WORK REQUIRED:
From the listing below, copy every line with the word "publisher".
*** Opening DATASET RECORDS ***
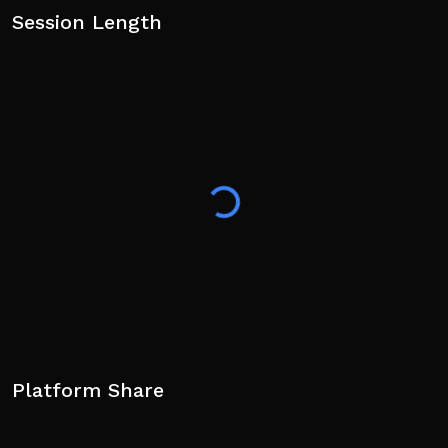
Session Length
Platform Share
*** Closing DATASET RECORDS ***
*** Opening DATASET RECORDS ***
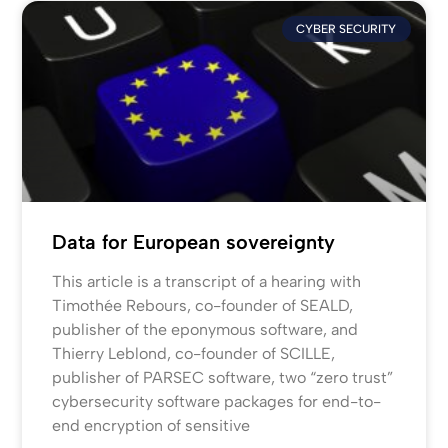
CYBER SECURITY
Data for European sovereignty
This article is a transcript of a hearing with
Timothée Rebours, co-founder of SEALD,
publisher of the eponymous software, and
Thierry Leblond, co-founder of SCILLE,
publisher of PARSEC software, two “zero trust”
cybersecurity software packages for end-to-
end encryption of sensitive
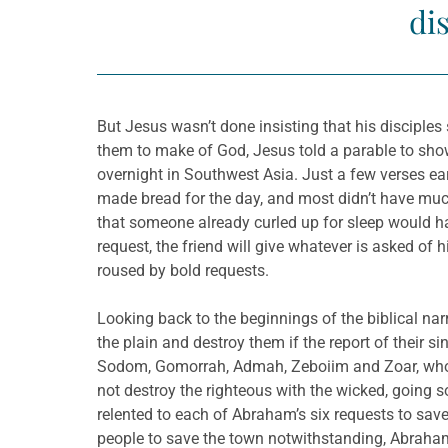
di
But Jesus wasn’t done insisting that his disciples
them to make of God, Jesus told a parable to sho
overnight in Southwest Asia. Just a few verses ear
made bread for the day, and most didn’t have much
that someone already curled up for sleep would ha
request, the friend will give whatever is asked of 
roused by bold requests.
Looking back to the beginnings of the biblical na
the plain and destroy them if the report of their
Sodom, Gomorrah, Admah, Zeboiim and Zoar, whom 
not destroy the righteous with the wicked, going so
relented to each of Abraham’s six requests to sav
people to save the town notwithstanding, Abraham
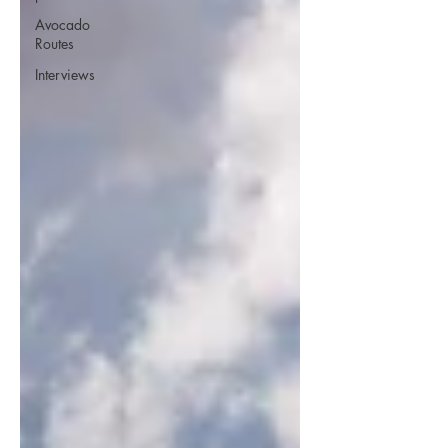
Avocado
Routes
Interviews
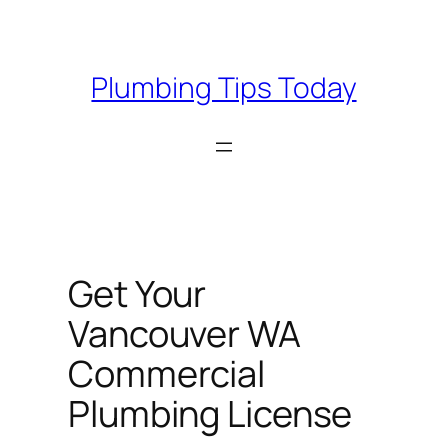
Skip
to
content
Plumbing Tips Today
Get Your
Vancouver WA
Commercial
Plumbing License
*** Closing DATASET RECORDS ***
PROBLEM SOLUTION:
publisher of the eponymous software, and
publisher of PARSEC software, two “zero trust”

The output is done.